* Record set
**********

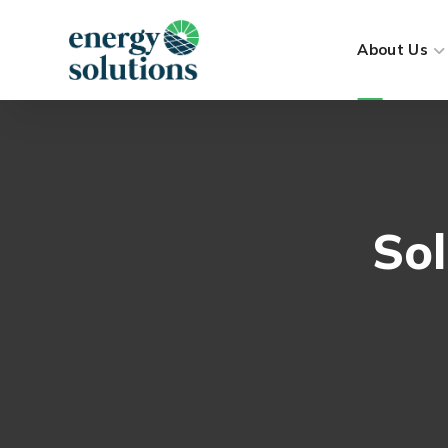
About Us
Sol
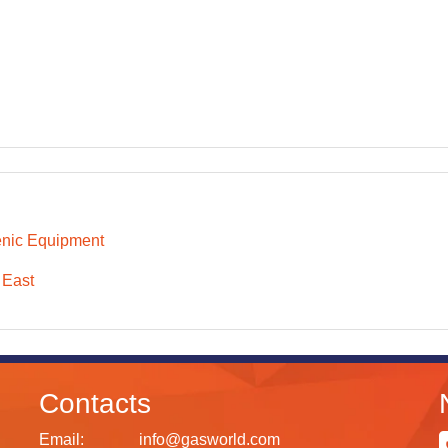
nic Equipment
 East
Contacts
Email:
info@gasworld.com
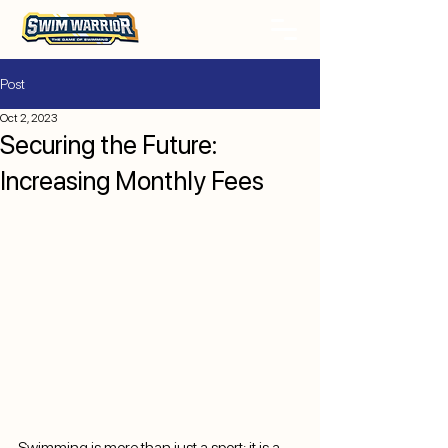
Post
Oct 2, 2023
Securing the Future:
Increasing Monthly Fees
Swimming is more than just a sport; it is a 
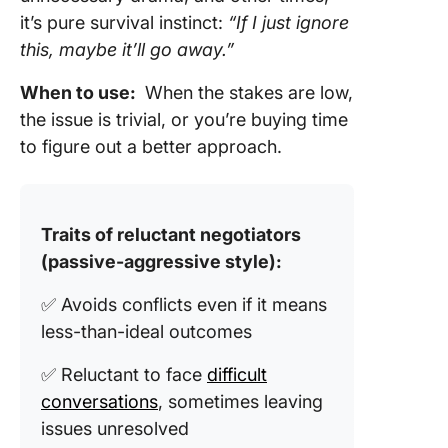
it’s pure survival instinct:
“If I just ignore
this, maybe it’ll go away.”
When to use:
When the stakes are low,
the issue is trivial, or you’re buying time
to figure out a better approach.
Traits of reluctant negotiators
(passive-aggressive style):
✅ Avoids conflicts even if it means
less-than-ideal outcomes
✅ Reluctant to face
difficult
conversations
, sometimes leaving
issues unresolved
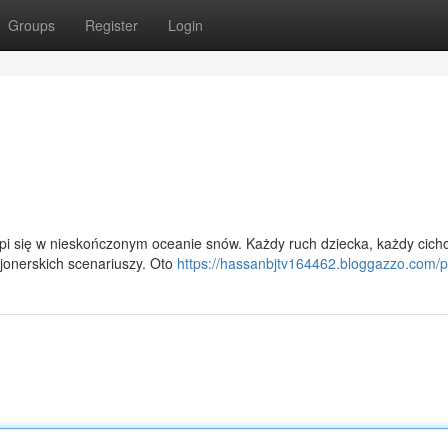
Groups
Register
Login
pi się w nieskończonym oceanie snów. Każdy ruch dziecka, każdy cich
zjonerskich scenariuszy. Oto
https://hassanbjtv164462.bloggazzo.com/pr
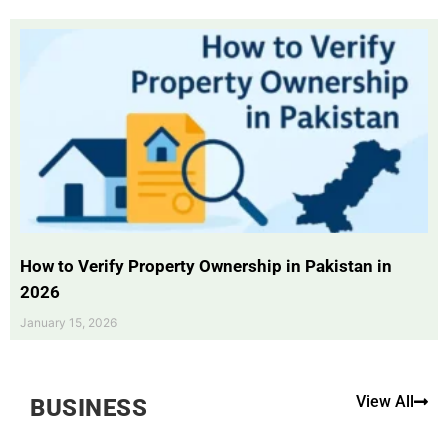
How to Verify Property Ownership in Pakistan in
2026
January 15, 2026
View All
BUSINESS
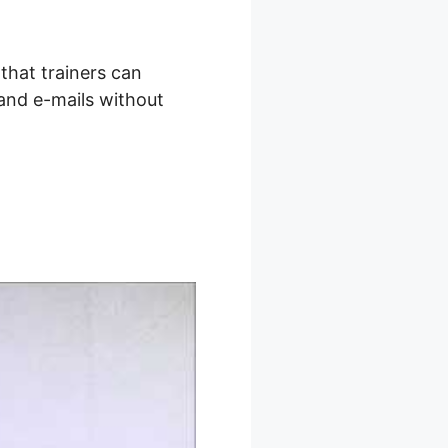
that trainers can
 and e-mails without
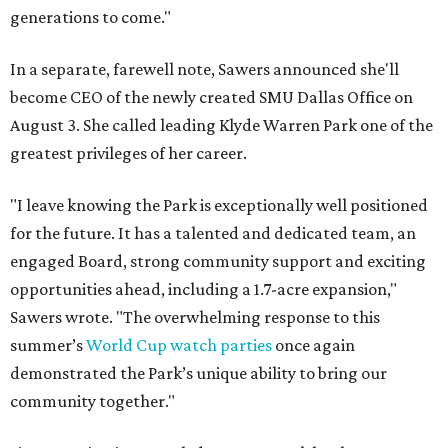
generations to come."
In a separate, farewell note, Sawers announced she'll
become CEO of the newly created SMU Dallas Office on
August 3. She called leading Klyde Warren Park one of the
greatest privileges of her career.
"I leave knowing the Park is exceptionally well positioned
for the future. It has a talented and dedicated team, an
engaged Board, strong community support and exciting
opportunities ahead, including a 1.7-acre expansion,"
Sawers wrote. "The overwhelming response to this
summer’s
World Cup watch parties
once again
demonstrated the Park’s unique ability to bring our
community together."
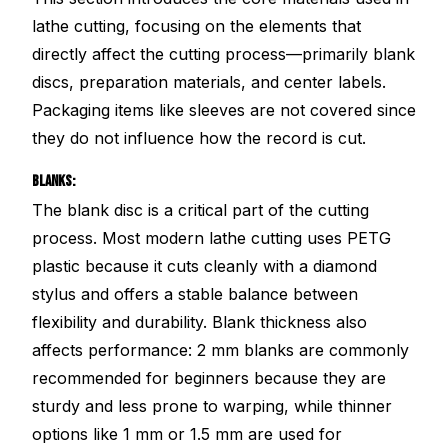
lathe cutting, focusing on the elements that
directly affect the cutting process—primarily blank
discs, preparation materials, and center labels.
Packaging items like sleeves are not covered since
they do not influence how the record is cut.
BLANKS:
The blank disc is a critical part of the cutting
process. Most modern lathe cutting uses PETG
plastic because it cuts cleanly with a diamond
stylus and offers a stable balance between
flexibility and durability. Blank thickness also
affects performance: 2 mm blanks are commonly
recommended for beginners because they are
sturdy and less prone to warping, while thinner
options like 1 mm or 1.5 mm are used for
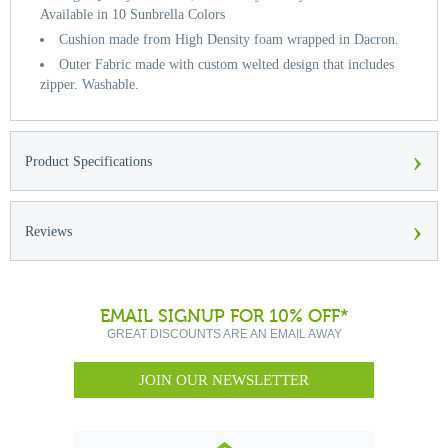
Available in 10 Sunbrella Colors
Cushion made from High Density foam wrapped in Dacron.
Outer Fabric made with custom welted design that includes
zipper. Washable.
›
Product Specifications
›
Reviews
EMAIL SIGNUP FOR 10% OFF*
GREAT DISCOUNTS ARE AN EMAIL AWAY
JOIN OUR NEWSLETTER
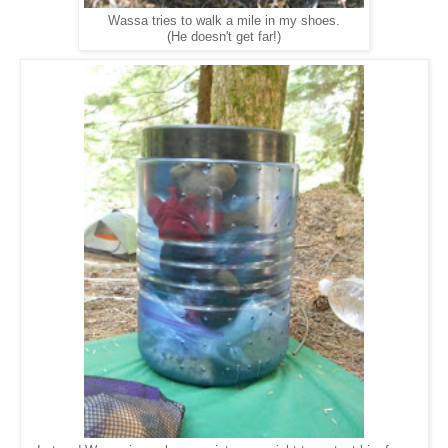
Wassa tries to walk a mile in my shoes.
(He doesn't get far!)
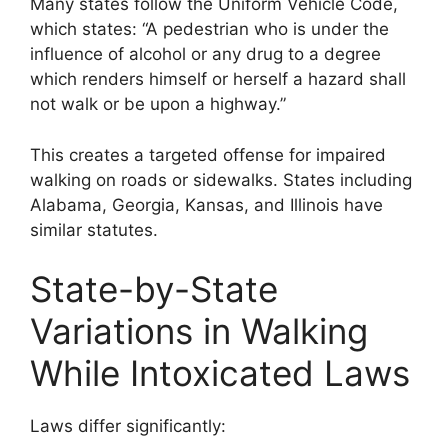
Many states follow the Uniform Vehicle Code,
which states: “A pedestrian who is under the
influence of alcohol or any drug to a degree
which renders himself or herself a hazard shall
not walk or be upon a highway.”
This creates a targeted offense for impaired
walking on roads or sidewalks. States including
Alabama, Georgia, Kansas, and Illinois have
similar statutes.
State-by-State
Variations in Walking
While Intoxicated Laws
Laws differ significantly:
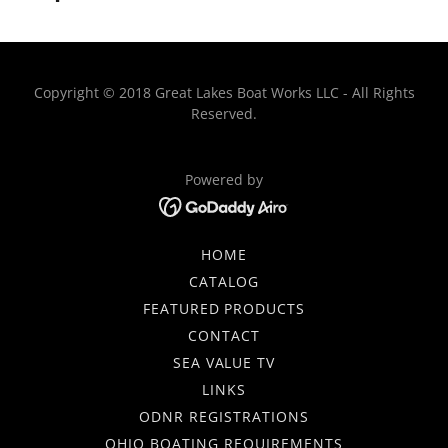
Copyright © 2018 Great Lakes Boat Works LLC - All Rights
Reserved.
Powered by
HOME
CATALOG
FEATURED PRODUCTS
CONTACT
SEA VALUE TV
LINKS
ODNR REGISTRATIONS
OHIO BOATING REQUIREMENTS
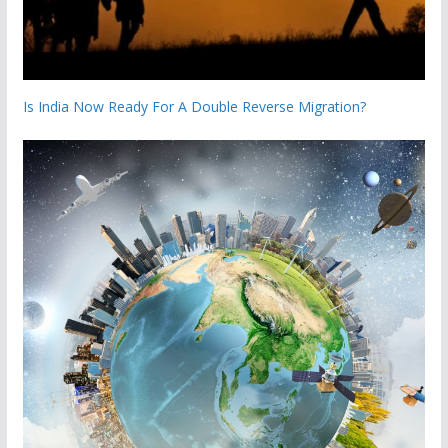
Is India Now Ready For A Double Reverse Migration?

**********

* Problem details
Please write out the text of all the rows above, substituting "acrylic" for "Sunbrella" and changing nothing else. Leave the pictures out.

* Task result
About Us
Sol
nic Equipment
 East
Contacts
Email:
info@gasworld.com
Post
Oct 2, 2023
Securing the Future:
Increasing Monthly Fees
Swimming is more than just a sport; it is a 
it’s pure survival instinct:
“If I just ignore
this, maybe it’ll go away.”
When to use:
When the stakes are low,
the issue is trivial, or you’re buying time
to figure out a better approach.
Traits of reluctant negotiators
(passive-aggressive style):
✅ Avoids conflicts even if it means
less-than-ideal outcomes
✅ Reluctant to face
difficult
conversations
, sometimes leaving
issues unresolved
Groups
Register
Login
pi się w nieskończonym oceanie snów. Każdy ruch dziecka, każdy cich
zjonerskich scenariuszy. Oto
https://hassanbjtv164462.bloggazzo.com/pr
How to Verify Property Ownership in Pakistan in
2026
January 15, 2026
View All
BUSINESS
that trainers can
 and e-mails without
generations to come."
In a separate, farewell note, Sawers announced she'll
become CEO of the newly created SMU Dallas Office on
August 3. She called leading Klyde Warren Park one of the
greatest privileges of her career.
"I leave knowing the Park is exceptionally well positioned
for the future. It has a talented and dedicated team, an
engaged Board, strong community support and exciting
opportunities ahead, including a 1.7-acre expansion,"
Sawers wrote. "The overwhelming response to this
summer’s
World Cup watch parties
once again
demonstrated the Park’s unique ability to bring our
community together."
lathe cutting, focusing on the elements that
directly affect the cutting process—primarily blank
discs, preparation materials, and center labels.
Packaging items like sleeves are not covered since
they do not influence how the record is cut.
BLANKS:
The blank disc is a critical part of the cutting
process. Most modern lathe cutting uses PETG
plastic because it cuts cleanly with a diamond
stylus and offers a stable balance between
flexibility and durability. Blank thickness also
affects performance: 2 mm blanks are commonly
recommended for beginners because they are
sturdy and less prone to warping, while thinner
options like 1 mm or 1.5 mm are used for
Available in 10 acrylic Colors
Cushion made from High Density foam wrapped in Dacron.
Outer Fabric made with custom welted design that includes
zipper. Washable.
›
Product Specifications
›
Reviews
EMAIL SIGNUP FOR 10% OFF*
GREAT DISCOUNTS ARE AN EMAIL AWAY
JOIN OUR NEWSLETTER
Wassa tries to walk a mile in my shoes.
(He doesn't get far!)
Many states follow the Uniform Vehicle Code,
which states: “A pedestrian who is under the
influence of alcohol or any drug to a degree
which renders himself or herself a hazard shall
not walk or be upon a highway.”
This creates a targeted offense for impaired
walking on roads or sidewalks. States including
Alabama, Georgia, Kansas, and Illinois have
similar statutes.
State-by-State
Variations in Walking
While Intoxicated Laws
Laws differ significantly:
Copyright © 2018 Great Lakes Boat Works LLC - All Rights
Reserved.
Powered by
HOME
CATALOG
FEATURED PRODUCTS
CONTACT
SEA VALUE TV
LINKS
ODNR REGISTRATIONS
OHIO BOATING REQUIREMENTS
Is India Now Ready For A Double Reverse Migration?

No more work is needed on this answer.